Iqbal Still (Urdu: ???????? ?) is a Pakistani boy who became symbol of child labor torture in developing countries.
Video Iqbal Masih
Little
Iqbal Masih was born in 1983 in Muridke, a commercial city outside Lahore in Punjab, Pakistan, into a poor Christian family. At the age of four, he was employed by his family to pay off their debts. The Iqbal family borrowed 600 rupees (less than $ 6.00 US) from a local employer who owns a carpet weaving business. In return, Iqbal was asked to work as a carpet weaver until the debt was paid off. Every day, he would wake up before dawn and walk in the dark village streets to the factory, where he and most other children are tied closely to the chain to the carpet to escape the escape. He will work 12 hours a day, seven days a week, with just a 30 minute break. He pays 10 dollars a day for the loan, but the loan continues to increase because of his family and interests.
Maps Iqbal Masih
Escape and activism
At the age of 10, Iqbal fled from his enslavement, knowing that unlawful labor was declared illegal by the Supreme Court of Pakistan. He escapes and then goes to the police to report Arshad but the police simply take him back to Arshad, who tells the police to tie him upside down if he tries to escape again. Iqbal fled for the second time and he attended the Bonded Labor Liberation School (BLLF) for former slave children and quickly completed a four-year education in just two years. Iqbal helped more than 3,000 Pakistani children ally to flee to freedom and make speeches about child labor around the world.
He expressed a desire to become a lawyer to further equip him with a bond-free worker, and he began visiting other countries including Sweden and the United States to share his story, encouraging others to join in the struggle to eradicate child slavery.
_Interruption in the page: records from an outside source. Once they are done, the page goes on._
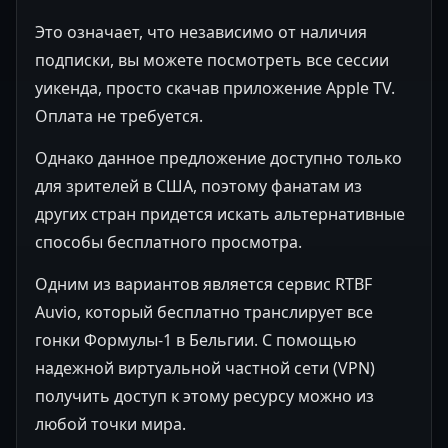
Это означает, что независимо от наличия
подписки, вы можете посмотреть все сессии
уикенда, просто скачав приложение Apple TV.
Оплата не требуется.
Однако данное предложение доступно только
для зрителей в США, поэтому фанатам из
других стран придется искать альтернативные
способы бесплатного просмотра.
Одним из вариантов является сервис RTBF
Auvio, который бесплатно транслирует все
гонки Формулы-1 в Бельгии. С помощью
надежной виртуальной частной сети (VPN)
получить доступ к этому ресурсу можно из
любой точки мира.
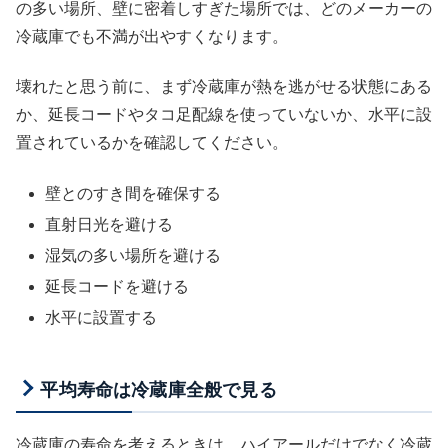
の多い場所、壁に密着しすぎた場所では、どのメーカーの
冷蔵庫でも不満が出やすくなります。
壊れたと思う前に、まず冷蔵庫が熱を逃がせる状態にある
か、延長コードやタコ足配線を使っていないか、水平に設
置されているかを確認してください。
壁とのすき間を確保する
直射日光を避ける
湿気の多い場所を避ける
延長コードを避ける
水平に設置する
平均寿命は冷蔵庫全般で見る
冷蔵庫の寿命を考えるときは、ハイアールだけでなく冷蔵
In 1994, he received the Reebok Human Rights Award in Boston and in his acceptance speech he said: "I am one of the millions of children suffering in Pakistan through forced labor and child labor, but I am fortunate to the Negotiating Workers Release Negotiations BLLF), I am out in freedom I stand in front of you here today. After my freedom, I joined the BLLF School and I studied at that school now. For us, kid boys, Ehsan Ullah Khan and BLLF have done the job just as Abraham Lincoln did for American slaves. Today, you are free and I am free. "
Death
"Iqbal Masih, a brave and eloquent boy who attended several international conferences to denounce the difficulties of child weavers in Pakistan, was shot dead with a gun while he and some cycling friends in their village, Muridke, near Lahore".
Iqbal was shot dead by Ashraf Hero, a heroin addict, while visiting relatives in Muridke, Pakistan on April 16, 1995, Easter Sunday. He was 12 years old at the time. Her mother says she does not believe her son has been the victim of the plot by "carpet mafia". However, the Labor Liberation Front agreed not because Iqbal had received death threats from people connected to the Pakistani carpet industry.
His funeral was attended by about 800 mourners. Little Hero: One Boy's Fight for Freedom tells the story of his legacy.